Une abrogation pourrait inciter les organismes à mener une réflexion sur de nouvelles solutions de crédit moins addictives.

Si les banques ferment l'accès au crédit, Quelles mesures contre le surendettement ? seraient les alternatives ?

Si le prêt revolving est amené à disparaître, il est fort à parier que ce soient les grandes surfaces et les sites de e-commerce qui en souffriraient les premiers. Ce crédit est beaucoup utilisé pour acquérir des biens d'équipement (Hi-fi, téléviseurs, mobilier etc.). Malheureusement, rien ne dit que les organismes de crédit voudront distribuer des « petits prêts perso » pour compenser la disparition du crédit renouvelable.
En cas de blocage, il faudra rapidement favoriser d'autres sources de financements.

L'idée première serait de faire en sorte que l’État aide les grandes chaînes de distribution pour qu'elles créent leur propre organisme de prêt. Ce nouveau service aurait l'appui de l’État et sa fonction serait de proposer des solutions de financement entre 500 et 2000 euros pour toute personne qui souhaiterait payer à crédit ses achats. Le contrôle pourrait être attribué à une entreprise nouvellement créée ou alors déléguée à une entreprise spécialisée en crédit à la consommation et les administrateurs auraient une large autonomie dans sa gestion. Si les grandes surfaces et les représentants de commerçants se disent prêts pour participer à ce nouveau programme de micro-prêt personnel, chaque client aura la possibilité de demander une carte de paiement dédiée afin de payer ses achats (à condition toutefois que son dossier ait été approuvé par l'organisme). De cette manière, ceux qui participeront à ce système seront copropriétaires de leur outil de financement.

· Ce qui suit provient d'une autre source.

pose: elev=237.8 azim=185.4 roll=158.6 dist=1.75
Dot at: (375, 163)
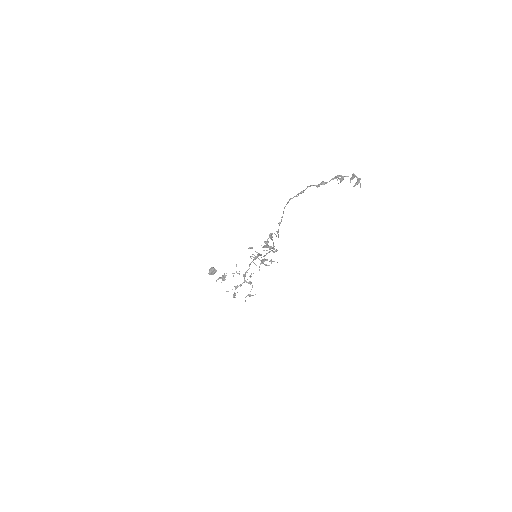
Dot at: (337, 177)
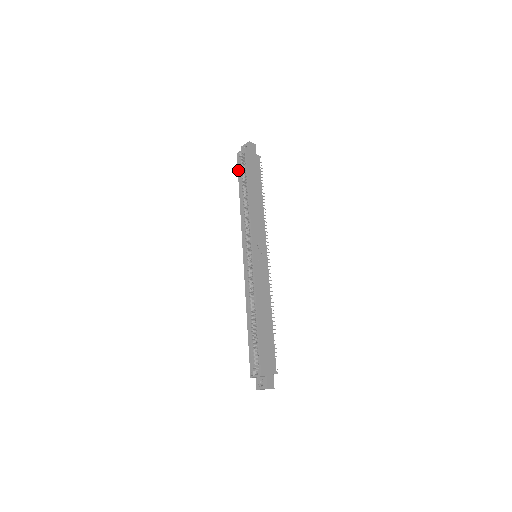
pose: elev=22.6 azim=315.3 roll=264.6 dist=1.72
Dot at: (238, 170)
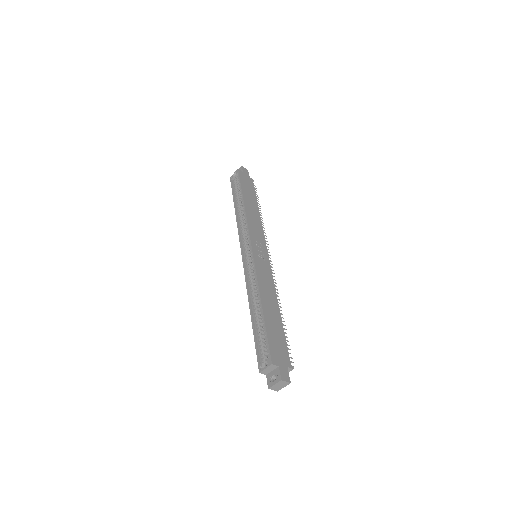
Dot at: (232, 189)
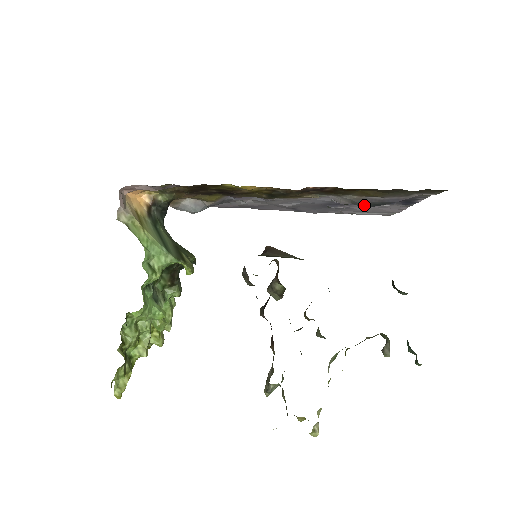
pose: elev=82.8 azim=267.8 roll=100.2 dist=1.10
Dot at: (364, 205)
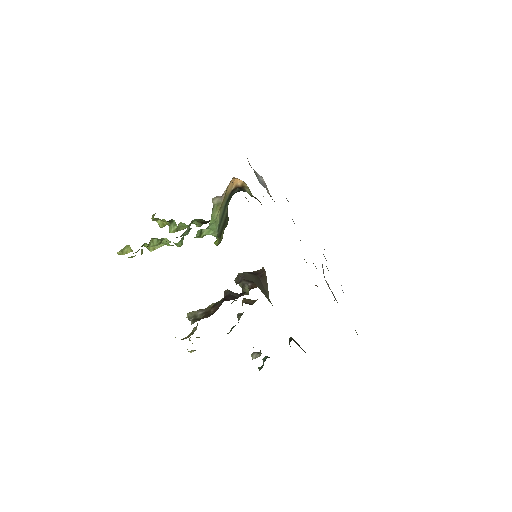
Dot at: occluded
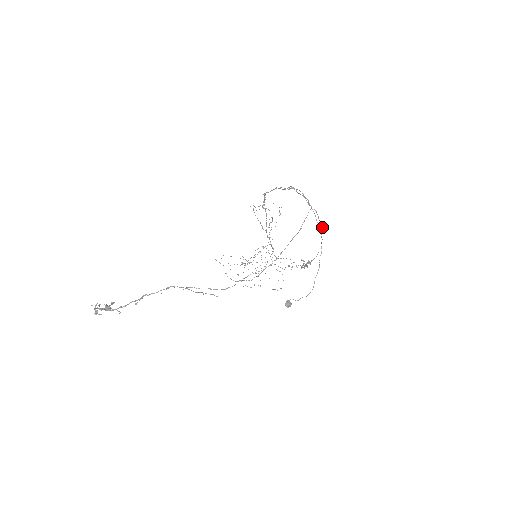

La deuxième piste consisterait à passer par le crédit entre particuliers. Les emprunteurs seraient invités à utiliser un site de mise en relation afin de souscrire à un crédit personnel. Le but est de connecter d'un côté des particuliers à la recherche d'un placement intéressant avec, de l'autre côté, des emprunteurs qui veulent financer un projet bien défini. Le taux d'intérêt payé par l'emprunteur correspondrait au rendement du capital prêté par l'investisseur. Le développement d'un tel réseau est facilement réalisable au niveau technique. Toutefois, et pour une plus large adhésion du public à ce projet, une importante campagne publicitaire sera nécessaire.


L'ultime piste consisterait à entamer des discussions avec la Banque Centrale Européenne afin qu'elle investisse directement dans les organismes publics de crédit. L'argument numéro un serait que les capitaux soient instantanément ré-injectés dans l'économie marchande au lieu d'être utilisés à des fins de spéculation sur les marchés.